Fast Food
As a kid my mother was very health conscious. We were not allowed to eat chips, sugary cereals or soda with sugar. To go to McDonald's was a huge deal in my family and it was something that happened very rarely, but when it did happen, it was a completely different experience from how things are today in the fast food world. For example, as a kid I remember the proportions being much smaller. I remember a regular hamburger and fries were what is now the size of a kid's meal -- perhaps smaller. It was enough food to fill you up and not wreak havoc on one's waistline. When my parents divorced my dad pretty much became a bachelor again with full bachelor mentality. When we stayed with him he would give me and my sister money and we would go to McDonald's or Burger King to get food and we would literally pig out on Big Macs and Large Fries. My mom said that we were visibly fatter when we would come home from a long stay with my father. Fast food somehow became something u-special, something that was more for gluttons than for people who wanted a quick and healthy (and convenient meal).

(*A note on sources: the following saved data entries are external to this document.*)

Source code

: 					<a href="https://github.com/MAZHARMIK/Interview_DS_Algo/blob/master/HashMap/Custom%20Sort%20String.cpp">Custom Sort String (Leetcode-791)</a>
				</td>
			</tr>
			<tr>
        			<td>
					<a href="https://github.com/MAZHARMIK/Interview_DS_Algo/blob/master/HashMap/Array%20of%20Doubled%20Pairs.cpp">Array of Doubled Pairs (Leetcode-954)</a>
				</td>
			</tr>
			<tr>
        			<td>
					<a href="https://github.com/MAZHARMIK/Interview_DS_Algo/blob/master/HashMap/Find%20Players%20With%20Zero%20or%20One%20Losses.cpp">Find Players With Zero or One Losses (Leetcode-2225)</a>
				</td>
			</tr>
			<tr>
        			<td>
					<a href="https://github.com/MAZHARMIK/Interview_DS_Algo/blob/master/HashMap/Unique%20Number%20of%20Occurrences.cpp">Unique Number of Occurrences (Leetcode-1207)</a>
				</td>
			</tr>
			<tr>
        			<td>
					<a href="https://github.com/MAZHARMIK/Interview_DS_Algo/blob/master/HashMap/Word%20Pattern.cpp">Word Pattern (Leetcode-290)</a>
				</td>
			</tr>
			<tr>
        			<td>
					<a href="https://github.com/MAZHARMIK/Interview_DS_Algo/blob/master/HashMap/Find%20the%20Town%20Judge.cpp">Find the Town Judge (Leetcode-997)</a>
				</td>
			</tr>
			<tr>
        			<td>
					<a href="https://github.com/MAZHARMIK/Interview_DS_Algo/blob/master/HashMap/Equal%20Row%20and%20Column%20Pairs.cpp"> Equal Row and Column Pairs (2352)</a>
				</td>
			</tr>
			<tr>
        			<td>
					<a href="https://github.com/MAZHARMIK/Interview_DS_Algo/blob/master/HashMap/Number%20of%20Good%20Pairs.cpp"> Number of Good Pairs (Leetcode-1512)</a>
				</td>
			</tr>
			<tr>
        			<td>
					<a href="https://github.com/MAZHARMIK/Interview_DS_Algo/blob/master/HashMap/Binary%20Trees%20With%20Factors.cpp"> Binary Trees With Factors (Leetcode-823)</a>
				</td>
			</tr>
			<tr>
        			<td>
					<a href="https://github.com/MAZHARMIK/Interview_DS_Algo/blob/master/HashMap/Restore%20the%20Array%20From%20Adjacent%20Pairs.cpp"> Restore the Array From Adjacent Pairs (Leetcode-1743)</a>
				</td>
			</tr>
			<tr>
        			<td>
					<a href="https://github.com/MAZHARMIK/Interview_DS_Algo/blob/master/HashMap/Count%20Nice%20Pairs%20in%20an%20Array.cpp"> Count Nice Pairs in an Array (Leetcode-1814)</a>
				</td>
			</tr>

Pollan has a very intelligent and informed opinion about fast food in this country. He notes that there are now better practices when it comes to slaughtering animals for fast food and McDonald's has stopped using genetically modified potatoes, but there are still major problems in their industry. The fact that a hamburger can have the number of calories that one should eat in an entire day is ridiculous. They tout healthy options such as salads, however, many of their salads have more calories than a regular burger.
I had a friend who worked for McDonald's in high school and (this is a true story) she stole a bag of lettuce from work (for what reason I have no idea, either I have just forgotten or chosen consciously to forget). She put it in the trunk of her car (this was in summer) and forgot about it essentially. She opened her trunk about 10 days later and the lettuce was still there in its plastic bag -- not even wilted, not even brown. It was essentially the exact same color and texture as when she put it in there. I am not a farmer or a lettuce specialist, but it seems that lettuce should start to rot in a stuffy trunk in the dead of summer.
Pollen brings up so many important issues when it comes to fast food and he essentially combines school food into that category of fast food because it is, for the most part, not the best meat or vegetables, and it is cheap moreover. School lunches have come to represent not healthy and balanced meals for growing children but fattening and unsellable food that nobody else would buy. This is what we are feeding our children who are growing and it is necessary for them to have healthy food. Why are we feeding our children things that we wouldn't even feed our pets?
The bottom line is that Pollan makes a very good point about how we as humans have come to be so separated from the natural world. Animals in the wild don't worry about food like we do (well, they might worry where their next meal is coming from, but they don't have to worry about what kinds of chemicals and strange genetically modified foods they are eating). If we eat "industrially," we are essentially eating corn all the time. It is in everything we eat -- soda, chicken nuggets, even in meat we buy at the store and cook ourselves because it is used to fatten the meat. The idea that we humans are now essentially ridden with corn in our bodies is disturbing. How is this going to effect the human race down the line? Pollan mentions that not only are we made up of corn, but we are also made up of fossil fuels now because corn needs nitrogen and gets it from fertilizer instead of soil. The corn is fed to the cows who then eat grass and get sick so then they are pumped full of antibiotics. A meal at McDonald's -- say, a hamburger, fries, and soda is entirely corn.
Pollan's book, more than anything else, really opens one's eyes to the practices of the food industry. Most of the general public probably is not aware of how much corn they are eating every single day. It is in everything. How does this affect our health? How does it benefit corn growers? What are the repercussions both financially and health-wise? These are all questions that Pollan forces us to ponder.